[Toegewezen opdracht]
Schrijf uit de passage over de huurprijs het gedeelte tussen "Het gebouw waarvan het gehuurde deel uitmaakt valt" en "Huurcommissie genoemde bedrag." woordelijk over, beide grenzen inbegrepen.

[Geselecteerde passage]
/---

De kantonrechter concludeert dat niet is komen vast te staan dat het gebouw waarvan het gehuurde deel uitmaakt voor wat betreft de energieprestatie voldoet aan alle eisen die het Bouwbesluit 2012 stelt voor nieuwbouwwoningen. Daarom is er geen reden om af te wijken van het waarderingsstelsel zoals weergegeven in bijlage I, onder A van het Besluit huurprijzen woonruimte en dus geen reden voor het toepassen van artikel 5 lid 2 van dit besluit. Dit betekent dat het puntenaantal voor de energieprestatie moet worden toegekend aan de hand van het bouwjaar. Zoals in het tussenvonnis is overwogen gaat het daarbij om het oorspronkelijke bouwjaar van het gebouw waarvan het gehuurde deel uitmaakt. De kantonrechter vindt niet dat dit naar maatstaven van redelijkheid en billijkheid onaanvaardbaar is. Er staat immers niet vast dat – kort gezegd – het gebouw voldoet aan alle eisen op het gebied van de energieprestatie voor nieuwbouwwoningen. Daar komt nog bij dat [eiseres] er zelf bewust voor heeft gekozen om geen energielabel aan te vragen, omdat het puntenaantal op basis van het energielabel lager zou uitvallen dan het puntenaantal op basis van het jaar van verbouw.
2.6.
Het gebouw waarvan het gehuurde deel uitmaakt valt in de categorie van gebouwen met een bouwjaar van 1976 of ouder. Hierbij past een puntentaal voor de energieprestatie van nul punten. Dit is ook het aantal punten dat de Huurcommissie voor de energieprestatie heeft toegekend. [eiseres] heeft alleen opmerkingen gemaakt over het aantal punten voor de energieprestatie. Dit betekent dat de kantonrechter net als de Huurcommissie zal uitgaan van 71 punten voor het gehuurde. De Huurcommissie heeft op basis van dit puntenaantal een huurprijs van € 406,14 per maand met ingang van 1 april 2023 redelijk gevonden. Omdat [eiseres] en [gedaagde] hier geen verweer tegen gevoerd hebben, zal de kantonrechter de huurprijs vaststellen op het door de Huurcommissie genoemde bedrag.

\---

[Gegevens]

/---

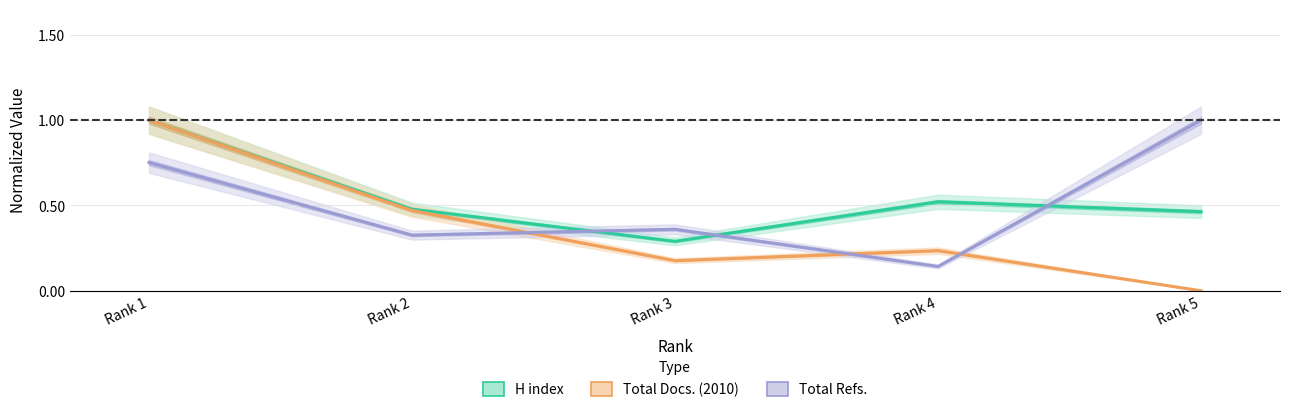

Which series has the largest total across all categories?

H index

\---

[Antwoord]
Het gebouw waarvan het gehuurde deel uitmaakt valt in de categorie van gebouwen met een bouwjaar van 1976 of ouder. Hierbij past een puntentaal voor de energieprestatie van nul punten. Dit is ook het aantal punten dat de Huurcommissie voor de energieprestatie heeft toegekend. [eiseres] heeft alleen opmerkingen gemaakt over het aantal punten voor de energieprestatie. Dit betekent dat de kantonrechter net als de Huurcommissie zal uitgaan van 71 punten voor het gehuurde. De Huurcommissie heeft op basis van dit puntenaantal een huurprijs van € 406,14 per maand met ingang van 1 april 2023 redelijk gevonden. Omdat [eiseres] en [gedaagde] hier geen verweer tegen gevoerd hebben, zal de kantonrechter de huurprijs vaststellen op het door de Huurcommissie genoemde bedrag.